More Americans are now blaming Asian Americans for Covid-19 than at the height of the pandemic in 2021, according to a report released Wednesday by Asian American advocacy groups. 

More than 20 percent of respondents said this year that people of Asian descent are at least partly responsible for Covid-19, compared to 11 percent who said last year that the community was to blame. The study, released by Leading Asian Americans United for Change (LAAUNCH.org) and The Asian American Foundation (TAAF), also showed higher levels of distrust of Asian Americans. 

Thirty-three percent of respondents said that people of Asian descent are more loyal to their perceived country of origin than to the U.S., compared to 20 percent who said the same in 2021. 

“It does stem from the perpetual foreigner myth that Asians and Asian Americans, no matter if you’re born here or not, you’re always seen as just from your country of origin,” said Eric Toda, a board member of TAAF and LAAUNCH. 

The study’s findings are in line with other recent studies on the rise of anti-Asian hate, including one from California State University Santa Barbara’s Center for the Study of Hate and Extremism, which showed a 339 percent increase in anti-Asian violence between 2020 and 2021.

Still, nearly one-third of respondents said that they didn’t know that anti-Asian violence is getting worse. 

Many Asian American respondents, meanwhile, reported not feeling like they belong in the U.S. Twenty-nine percent of Asian Americans said that they fully belong and feel accepted in the U.S., compared to 61 percent of white respondents and 33 percent of Black respondents.

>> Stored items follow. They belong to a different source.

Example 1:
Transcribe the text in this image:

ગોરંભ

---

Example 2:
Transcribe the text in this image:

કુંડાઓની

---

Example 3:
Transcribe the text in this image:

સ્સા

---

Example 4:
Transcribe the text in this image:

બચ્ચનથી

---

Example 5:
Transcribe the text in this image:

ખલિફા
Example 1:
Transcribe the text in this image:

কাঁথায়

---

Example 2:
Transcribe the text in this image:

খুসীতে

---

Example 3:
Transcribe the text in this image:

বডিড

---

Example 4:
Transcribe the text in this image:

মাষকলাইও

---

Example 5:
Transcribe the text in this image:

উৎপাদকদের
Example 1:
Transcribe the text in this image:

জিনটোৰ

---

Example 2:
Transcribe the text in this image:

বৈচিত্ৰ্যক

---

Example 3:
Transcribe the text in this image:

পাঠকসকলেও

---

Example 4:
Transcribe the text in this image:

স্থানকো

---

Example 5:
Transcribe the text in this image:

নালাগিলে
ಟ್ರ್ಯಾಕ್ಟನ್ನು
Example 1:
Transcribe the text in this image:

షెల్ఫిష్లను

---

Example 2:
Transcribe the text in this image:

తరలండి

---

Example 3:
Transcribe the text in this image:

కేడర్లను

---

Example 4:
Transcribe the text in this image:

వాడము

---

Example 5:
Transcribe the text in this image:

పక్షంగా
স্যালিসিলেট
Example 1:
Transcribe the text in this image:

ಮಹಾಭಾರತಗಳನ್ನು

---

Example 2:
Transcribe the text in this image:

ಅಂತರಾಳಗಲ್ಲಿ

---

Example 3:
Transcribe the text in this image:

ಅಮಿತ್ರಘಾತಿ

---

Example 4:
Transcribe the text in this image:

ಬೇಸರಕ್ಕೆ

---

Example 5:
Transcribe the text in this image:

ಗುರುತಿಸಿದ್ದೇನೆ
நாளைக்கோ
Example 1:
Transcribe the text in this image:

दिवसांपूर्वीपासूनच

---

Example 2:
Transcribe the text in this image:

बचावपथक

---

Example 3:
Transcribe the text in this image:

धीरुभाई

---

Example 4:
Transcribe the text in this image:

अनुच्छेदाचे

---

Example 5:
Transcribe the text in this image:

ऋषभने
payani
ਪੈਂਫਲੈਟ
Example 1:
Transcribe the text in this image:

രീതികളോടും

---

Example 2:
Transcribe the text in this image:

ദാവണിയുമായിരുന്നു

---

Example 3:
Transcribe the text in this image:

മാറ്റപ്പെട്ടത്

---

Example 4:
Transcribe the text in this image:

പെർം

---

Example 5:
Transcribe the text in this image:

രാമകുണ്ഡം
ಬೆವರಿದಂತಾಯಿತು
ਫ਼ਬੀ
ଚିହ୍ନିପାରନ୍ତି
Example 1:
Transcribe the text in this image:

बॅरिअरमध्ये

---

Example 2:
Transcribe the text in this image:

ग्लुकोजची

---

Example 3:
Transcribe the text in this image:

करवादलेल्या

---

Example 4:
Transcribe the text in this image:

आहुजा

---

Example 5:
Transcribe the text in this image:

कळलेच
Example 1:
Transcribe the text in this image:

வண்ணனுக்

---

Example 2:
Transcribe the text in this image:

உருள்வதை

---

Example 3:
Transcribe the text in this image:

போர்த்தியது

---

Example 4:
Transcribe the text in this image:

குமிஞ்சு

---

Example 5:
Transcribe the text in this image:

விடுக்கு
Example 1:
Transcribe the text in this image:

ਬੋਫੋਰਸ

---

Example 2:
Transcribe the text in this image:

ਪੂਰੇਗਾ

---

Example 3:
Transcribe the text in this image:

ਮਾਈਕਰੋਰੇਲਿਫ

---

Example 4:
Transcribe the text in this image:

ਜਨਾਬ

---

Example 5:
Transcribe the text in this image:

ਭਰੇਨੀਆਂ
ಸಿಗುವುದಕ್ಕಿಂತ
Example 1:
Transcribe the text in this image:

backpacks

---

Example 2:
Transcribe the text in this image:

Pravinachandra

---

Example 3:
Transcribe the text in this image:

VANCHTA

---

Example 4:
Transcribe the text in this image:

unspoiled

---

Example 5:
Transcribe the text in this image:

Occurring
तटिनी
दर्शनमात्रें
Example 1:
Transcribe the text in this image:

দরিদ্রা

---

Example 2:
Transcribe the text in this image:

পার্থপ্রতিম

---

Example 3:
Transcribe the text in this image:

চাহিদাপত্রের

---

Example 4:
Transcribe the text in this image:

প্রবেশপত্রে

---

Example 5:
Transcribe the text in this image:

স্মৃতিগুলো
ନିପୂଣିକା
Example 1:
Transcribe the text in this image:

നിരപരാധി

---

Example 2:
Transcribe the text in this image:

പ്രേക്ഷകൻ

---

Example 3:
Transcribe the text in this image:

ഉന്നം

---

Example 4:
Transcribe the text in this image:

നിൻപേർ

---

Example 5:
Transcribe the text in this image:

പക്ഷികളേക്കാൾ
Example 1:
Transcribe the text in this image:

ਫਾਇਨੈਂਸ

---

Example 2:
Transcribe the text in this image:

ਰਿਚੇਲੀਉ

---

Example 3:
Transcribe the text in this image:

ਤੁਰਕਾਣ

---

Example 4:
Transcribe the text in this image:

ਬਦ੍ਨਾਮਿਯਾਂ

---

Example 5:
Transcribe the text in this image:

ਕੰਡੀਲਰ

Asian Americans between the ages of 18 to 24 experienced even lower sense of belonging, at just 19 percent. 

Despite the lack of recognition of the hate the Asian American community has been facing recently, more than 70 percent of all respondents said it’s essential to combat anti-Asian racism. Researchers also said that the findings indicate a need for more education about Asian Americans. 

“I think education and representation go hand in hand in creating more empathy and more perspective,” Toda said.